**Task requirements**. Copy out all lines in the data below containing the string "round".
○ ○ ○ ○
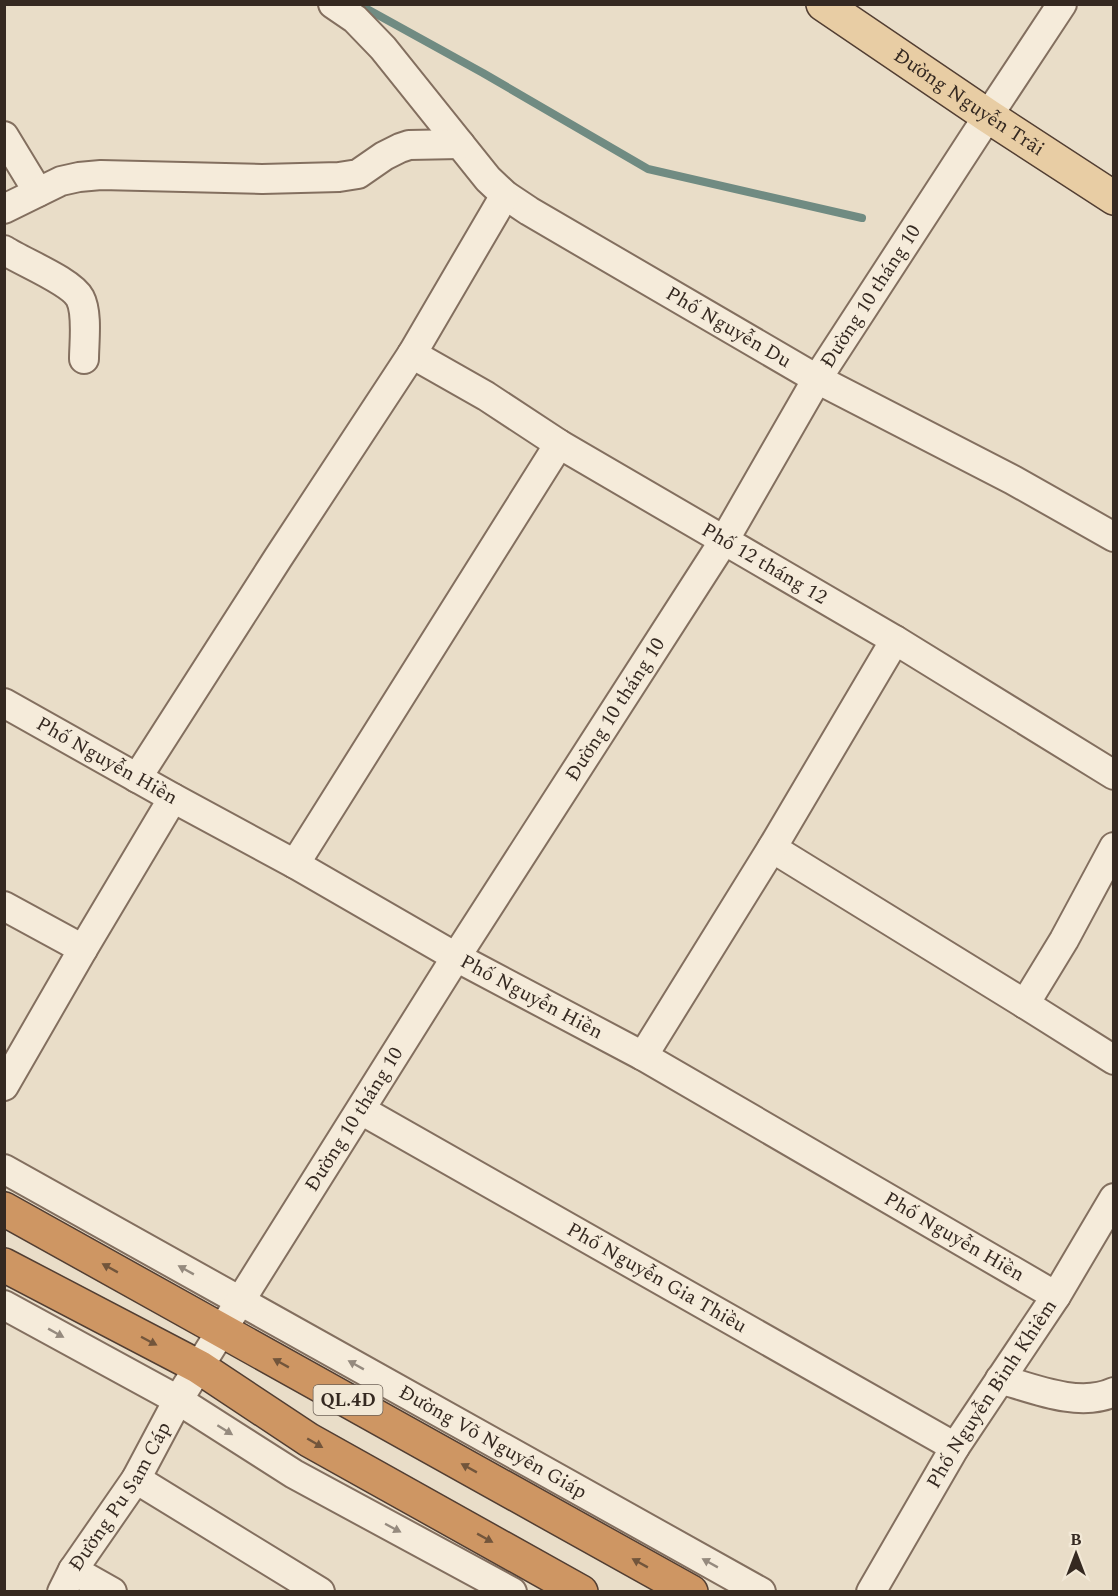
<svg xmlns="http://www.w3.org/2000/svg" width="1118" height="1596" viewBox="0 0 1118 1596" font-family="Spectral,serif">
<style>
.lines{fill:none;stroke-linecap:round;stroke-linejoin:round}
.stream{stroke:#708b82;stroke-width:8}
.minor-casing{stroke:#836f5f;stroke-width:32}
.major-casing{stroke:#523e32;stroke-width:36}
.highway-casing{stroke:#523e32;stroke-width:36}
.minor{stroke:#f5ebda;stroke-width:28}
.major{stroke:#e8cda4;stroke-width:33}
.highway{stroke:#ce9663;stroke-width:33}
.oneway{fill:#72553b}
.oneway2{fill:#958a7e}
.labels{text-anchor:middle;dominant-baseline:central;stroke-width:5;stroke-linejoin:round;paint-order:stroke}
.shield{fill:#f2e8d6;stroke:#6e6257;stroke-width:1.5}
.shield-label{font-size:18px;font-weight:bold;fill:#352921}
.street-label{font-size:20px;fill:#352921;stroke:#f2e8d6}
</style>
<rect width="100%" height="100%" fill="#e9ddc8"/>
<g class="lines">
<path class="stream" d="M358,4l125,69 165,96 214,49"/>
<defs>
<g id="minor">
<path id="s1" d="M333,4l22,15 28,29 105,131 17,16 24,16 288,168 196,101 101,57"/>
<path d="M4,136l34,56"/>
<path d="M4,209l57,-28 18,-4 22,-2 161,4 77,-2 19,-3 26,-18 16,-8 9,-3 51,-1"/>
<path d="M4,250c18,12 67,31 76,48 8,15 4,45 4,61"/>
<path id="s2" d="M412,354l74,42 73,48 336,196 219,135"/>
<path id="s3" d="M4,703l169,95 122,66 161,93 187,99 413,240"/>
<path d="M137,778l141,-220 134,-204 93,-159"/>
<path d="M772,848l253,156 89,56"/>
<path d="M295,864l264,-420"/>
<path d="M4,906l79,43"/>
<path d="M1025,1004l39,-64 50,-93"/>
<path d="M643,1056l129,-208 123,-208"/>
<path d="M4,1086l79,-137 90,-151"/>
<path id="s4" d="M361,1110l594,337"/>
<path id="s5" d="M4,1169l757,423"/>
<path d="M4,1305l174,95 116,74 218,118"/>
<path d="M1000,1379c34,10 80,29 114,13"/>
<path d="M136,1479l184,113"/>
<path d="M73,1570l39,22"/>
<path id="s6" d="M62,1592l11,-22 63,-91 42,-79 278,-443 269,-418 92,-160 171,-263 74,-112"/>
<path id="s7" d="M871,1592l84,-145 101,-151 58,-98"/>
</g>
<g id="major">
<path id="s8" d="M823,4l165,112 126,82"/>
</g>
<path id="highway" d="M4,1209l687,383
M4,1265l195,102 110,73 272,152"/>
</defs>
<use href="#minor" class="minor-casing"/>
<use href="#major" class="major-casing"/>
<use href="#highway" class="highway-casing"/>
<use href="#minor" class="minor"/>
<use href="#major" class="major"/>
<use href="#highway" class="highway"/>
</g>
<defs><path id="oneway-solid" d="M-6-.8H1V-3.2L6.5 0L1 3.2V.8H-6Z" transform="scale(1.5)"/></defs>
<g class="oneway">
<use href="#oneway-solid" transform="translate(110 1268) rotate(-151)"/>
<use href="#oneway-solid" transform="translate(149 1341) rotate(28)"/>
<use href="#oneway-solid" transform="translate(281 1363) rotate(-151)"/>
<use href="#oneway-solid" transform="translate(315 1443) rotate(30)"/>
<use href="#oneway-solid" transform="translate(469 1468) rotate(-151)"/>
<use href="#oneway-solid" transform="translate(485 1538) rotate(29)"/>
<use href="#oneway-solid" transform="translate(640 1563) rotate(-151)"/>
</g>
<g class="oneway2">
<use href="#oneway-solid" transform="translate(186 1270) rotate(-151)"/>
<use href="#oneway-solid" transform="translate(56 1333) rotate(29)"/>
<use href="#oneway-solid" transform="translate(356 1365) rotate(-151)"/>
<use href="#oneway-solid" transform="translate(225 1430) rotate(32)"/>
<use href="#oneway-solid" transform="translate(393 1528) rotate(28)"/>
<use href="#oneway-solid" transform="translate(710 1563) rotate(-151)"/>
</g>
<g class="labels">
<rect class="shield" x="313.5" y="1385" width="69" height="30" rx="4.5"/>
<g class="shield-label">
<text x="348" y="1400">QL.4D</text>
</g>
<g class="street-label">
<text stroke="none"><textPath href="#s8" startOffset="176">Đường Nguyễn Trãi</textPath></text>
<text stroke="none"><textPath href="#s6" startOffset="1528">Đường 10 tháng 10</textPath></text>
<text stroke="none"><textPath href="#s1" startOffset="518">Phố Nguyễn Du</textPath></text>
<text stroke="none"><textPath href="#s2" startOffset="410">Phố 12 tháng 12</textPath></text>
<text stroke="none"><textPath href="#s6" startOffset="1042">Đường 10 tháng 10</textPath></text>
<text stroke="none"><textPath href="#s3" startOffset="118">Phố Nguyễn Hiền</textPath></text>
<text stroke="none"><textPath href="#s3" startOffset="604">Phố Nguyễn Hiền</textPath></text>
<text stroke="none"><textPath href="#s6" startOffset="556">Đường 10 tháng 10</textPath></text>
<text stroke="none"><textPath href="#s3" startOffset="1090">Phố Nguyễn Hiền</textPath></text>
<text stroke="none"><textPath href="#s4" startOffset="340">Phố Nguyễn Gia Thiều</textPath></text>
<text stroke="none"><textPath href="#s7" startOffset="232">Phố Nguyễn Bỉnh Khiêm</textPath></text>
<text stroke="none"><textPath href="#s5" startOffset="560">Đường Võ Nguyên Giáp</textPath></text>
<text stroke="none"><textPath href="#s6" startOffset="112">Đường Pu Sam Cáp</textPath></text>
</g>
</g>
<rect width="1118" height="1596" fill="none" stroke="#352921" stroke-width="12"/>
<g transform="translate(1076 1554)" stroke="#f2e8d6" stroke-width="4.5" paint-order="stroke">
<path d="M0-4.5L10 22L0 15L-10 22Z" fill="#352921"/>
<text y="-9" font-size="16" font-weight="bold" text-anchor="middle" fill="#352921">B</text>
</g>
</svg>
○ ○ ○ ○
**Your response**.
.lines{fill:none;stroke-linecap:round;stroke-linejoin:round}
.labels{text-anchor:middle;dominant-baseline:central;stroke-width:5;stroke-linejoin:round;paint-order:stroke}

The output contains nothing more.